By the sounds of things, your heart isn't in hair styling and you really want to be on a shop floor selling clothes. Well if that's what you want to do, go out there and do it. After all, if you decide you don't like that, you always have your college certificate to fall back on.

Jessica.Rose
19-10-2010, 07:46 PM
LOL my mum is pretty scarey >.<

Well i know what i want to do sounds like bull but i find it weirdly interesting for some reason.

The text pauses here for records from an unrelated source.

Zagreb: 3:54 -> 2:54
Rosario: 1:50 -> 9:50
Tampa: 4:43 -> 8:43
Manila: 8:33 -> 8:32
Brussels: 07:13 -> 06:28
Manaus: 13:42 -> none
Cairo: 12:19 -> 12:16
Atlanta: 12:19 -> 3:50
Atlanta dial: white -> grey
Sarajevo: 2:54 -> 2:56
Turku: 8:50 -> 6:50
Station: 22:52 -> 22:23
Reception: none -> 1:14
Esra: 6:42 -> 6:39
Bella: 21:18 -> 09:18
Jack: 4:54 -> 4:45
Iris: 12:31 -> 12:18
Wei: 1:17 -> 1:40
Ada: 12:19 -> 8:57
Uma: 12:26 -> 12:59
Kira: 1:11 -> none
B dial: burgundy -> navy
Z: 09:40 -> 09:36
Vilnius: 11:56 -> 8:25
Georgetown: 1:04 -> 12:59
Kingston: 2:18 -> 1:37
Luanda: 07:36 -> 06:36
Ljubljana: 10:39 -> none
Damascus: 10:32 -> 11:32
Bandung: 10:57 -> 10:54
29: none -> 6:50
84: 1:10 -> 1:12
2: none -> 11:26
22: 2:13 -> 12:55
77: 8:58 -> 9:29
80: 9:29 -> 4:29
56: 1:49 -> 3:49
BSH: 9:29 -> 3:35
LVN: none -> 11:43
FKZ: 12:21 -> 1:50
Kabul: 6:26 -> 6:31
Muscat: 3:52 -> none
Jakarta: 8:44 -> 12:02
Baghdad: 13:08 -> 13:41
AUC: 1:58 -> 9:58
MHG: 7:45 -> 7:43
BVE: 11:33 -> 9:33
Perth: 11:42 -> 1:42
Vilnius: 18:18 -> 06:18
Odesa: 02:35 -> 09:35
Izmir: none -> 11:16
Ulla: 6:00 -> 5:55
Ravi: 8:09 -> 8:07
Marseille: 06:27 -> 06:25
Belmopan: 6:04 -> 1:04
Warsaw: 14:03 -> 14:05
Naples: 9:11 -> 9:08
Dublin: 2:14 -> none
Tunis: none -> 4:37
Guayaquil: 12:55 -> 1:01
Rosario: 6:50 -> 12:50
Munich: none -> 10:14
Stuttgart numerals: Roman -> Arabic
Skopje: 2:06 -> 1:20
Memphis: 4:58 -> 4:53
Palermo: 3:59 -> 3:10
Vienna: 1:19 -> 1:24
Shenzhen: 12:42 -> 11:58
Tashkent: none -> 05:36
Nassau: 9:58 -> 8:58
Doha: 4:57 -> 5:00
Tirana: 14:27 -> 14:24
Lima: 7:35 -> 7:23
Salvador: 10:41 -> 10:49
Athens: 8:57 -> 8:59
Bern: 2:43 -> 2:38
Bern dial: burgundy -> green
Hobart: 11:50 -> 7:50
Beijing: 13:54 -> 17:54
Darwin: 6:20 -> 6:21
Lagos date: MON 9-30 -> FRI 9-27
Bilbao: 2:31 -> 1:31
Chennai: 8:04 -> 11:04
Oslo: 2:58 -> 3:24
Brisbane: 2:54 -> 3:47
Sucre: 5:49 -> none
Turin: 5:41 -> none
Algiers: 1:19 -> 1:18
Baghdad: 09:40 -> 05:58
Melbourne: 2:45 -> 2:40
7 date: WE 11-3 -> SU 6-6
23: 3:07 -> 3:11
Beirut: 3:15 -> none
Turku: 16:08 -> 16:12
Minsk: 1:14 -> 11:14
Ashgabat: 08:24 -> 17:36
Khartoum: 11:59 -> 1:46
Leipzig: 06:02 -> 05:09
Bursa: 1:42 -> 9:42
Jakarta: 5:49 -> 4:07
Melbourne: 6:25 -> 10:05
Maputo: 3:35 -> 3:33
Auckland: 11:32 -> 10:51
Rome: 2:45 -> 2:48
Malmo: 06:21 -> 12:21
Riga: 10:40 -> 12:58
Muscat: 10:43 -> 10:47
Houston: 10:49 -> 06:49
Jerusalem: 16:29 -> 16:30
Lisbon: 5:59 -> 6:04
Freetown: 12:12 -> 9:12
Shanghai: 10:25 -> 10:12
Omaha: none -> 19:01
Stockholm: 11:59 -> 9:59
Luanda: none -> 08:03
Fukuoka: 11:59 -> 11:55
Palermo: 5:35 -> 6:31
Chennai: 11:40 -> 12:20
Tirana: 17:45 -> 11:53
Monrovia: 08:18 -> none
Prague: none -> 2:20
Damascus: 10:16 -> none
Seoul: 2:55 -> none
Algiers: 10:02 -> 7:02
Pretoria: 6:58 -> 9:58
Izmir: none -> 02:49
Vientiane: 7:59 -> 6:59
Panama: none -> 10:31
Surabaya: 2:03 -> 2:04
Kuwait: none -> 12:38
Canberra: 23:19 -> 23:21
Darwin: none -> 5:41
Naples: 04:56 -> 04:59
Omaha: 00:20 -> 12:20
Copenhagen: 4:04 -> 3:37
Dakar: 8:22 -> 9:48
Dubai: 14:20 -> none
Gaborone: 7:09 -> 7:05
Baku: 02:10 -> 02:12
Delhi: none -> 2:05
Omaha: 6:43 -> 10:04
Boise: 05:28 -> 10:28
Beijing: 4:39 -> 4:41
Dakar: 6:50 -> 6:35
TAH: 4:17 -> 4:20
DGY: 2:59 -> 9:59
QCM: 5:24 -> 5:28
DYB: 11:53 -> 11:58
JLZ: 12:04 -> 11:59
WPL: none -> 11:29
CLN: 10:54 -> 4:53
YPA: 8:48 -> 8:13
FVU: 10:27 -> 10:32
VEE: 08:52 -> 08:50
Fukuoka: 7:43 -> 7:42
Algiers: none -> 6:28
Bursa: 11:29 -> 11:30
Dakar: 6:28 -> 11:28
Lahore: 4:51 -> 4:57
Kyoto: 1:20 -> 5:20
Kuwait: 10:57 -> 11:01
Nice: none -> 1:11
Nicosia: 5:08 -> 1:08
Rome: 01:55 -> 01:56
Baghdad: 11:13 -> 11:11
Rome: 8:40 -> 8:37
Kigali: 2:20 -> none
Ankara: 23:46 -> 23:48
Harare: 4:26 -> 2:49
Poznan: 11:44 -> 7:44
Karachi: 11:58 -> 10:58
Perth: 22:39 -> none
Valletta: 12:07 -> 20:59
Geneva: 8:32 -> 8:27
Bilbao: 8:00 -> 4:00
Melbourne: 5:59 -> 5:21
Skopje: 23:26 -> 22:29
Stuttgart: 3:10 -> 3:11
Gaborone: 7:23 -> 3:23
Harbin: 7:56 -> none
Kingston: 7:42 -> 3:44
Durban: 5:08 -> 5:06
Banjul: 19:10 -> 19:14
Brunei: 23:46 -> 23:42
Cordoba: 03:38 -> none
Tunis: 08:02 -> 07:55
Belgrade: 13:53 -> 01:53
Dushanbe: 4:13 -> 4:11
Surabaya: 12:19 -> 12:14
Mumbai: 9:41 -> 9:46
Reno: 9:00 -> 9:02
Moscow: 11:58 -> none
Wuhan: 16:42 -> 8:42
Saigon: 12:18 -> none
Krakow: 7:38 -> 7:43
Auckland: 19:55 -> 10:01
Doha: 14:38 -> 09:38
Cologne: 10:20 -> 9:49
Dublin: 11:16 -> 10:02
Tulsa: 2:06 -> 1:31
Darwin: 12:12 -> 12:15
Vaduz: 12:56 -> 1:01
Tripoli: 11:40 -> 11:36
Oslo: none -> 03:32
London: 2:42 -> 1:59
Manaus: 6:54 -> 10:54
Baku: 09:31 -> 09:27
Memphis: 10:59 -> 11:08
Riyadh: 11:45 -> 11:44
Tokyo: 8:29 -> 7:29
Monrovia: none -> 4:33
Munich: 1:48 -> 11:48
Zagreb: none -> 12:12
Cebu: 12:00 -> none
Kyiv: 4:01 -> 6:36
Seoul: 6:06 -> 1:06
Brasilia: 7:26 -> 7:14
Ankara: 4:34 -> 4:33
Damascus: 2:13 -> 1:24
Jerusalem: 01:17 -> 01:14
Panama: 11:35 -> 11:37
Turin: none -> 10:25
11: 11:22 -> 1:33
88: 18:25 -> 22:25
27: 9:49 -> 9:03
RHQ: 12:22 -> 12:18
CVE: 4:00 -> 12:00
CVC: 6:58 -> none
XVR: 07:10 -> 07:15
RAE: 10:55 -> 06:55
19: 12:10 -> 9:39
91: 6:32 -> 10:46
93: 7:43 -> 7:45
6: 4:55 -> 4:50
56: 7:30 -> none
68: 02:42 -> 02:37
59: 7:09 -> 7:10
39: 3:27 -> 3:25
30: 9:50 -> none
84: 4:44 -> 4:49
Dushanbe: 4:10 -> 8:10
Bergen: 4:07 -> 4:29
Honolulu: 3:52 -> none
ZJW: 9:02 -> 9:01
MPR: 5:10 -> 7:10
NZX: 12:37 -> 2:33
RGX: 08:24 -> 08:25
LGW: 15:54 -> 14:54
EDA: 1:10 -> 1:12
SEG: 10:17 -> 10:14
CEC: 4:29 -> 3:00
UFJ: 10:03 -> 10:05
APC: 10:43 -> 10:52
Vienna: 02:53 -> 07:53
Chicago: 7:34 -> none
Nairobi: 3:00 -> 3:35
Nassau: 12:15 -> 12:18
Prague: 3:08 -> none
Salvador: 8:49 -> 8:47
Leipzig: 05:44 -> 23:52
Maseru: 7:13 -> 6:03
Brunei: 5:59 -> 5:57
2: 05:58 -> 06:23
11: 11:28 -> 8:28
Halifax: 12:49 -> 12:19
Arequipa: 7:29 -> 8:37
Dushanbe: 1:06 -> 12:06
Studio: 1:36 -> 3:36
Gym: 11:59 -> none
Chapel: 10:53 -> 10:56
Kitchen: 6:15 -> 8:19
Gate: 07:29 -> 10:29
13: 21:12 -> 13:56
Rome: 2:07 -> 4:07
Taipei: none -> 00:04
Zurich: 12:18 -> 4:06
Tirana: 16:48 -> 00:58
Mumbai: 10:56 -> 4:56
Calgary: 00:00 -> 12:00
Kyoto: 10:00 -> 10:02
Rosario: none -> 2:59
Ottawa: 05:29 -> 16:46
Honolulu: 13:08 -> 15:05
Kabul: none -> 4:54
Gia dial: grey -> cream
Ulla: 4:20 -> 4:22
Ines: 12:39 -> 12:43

You'v made me feel better i'm going to sort this out soon and get happier again (:

Casanova
30-10-2010, 02:01 AM
This is precisely the reason most salons stay away from recruiting from college. I think the problem is you've been too guarded.
Personally i'd move salon and try to train at least once a week. Ask your friends to book in salon with you instead of homers, that way you get the feel of the salon. Make sure they are treated as a client and not a customer.

I wouldn't give up yet, of course it's frightening. Its like when you do your first roots on the floor - you think "dear god am gonna **** up!"
Just have more confidence, keep in mind with foils (depending on the hair) it can be difficult keeping it at the root, or the foil slides down (with grease in the hair/spring at the root).

Keep trying :)!

Edited by HotelUser (Forum Moderator): Accidental double posts merged.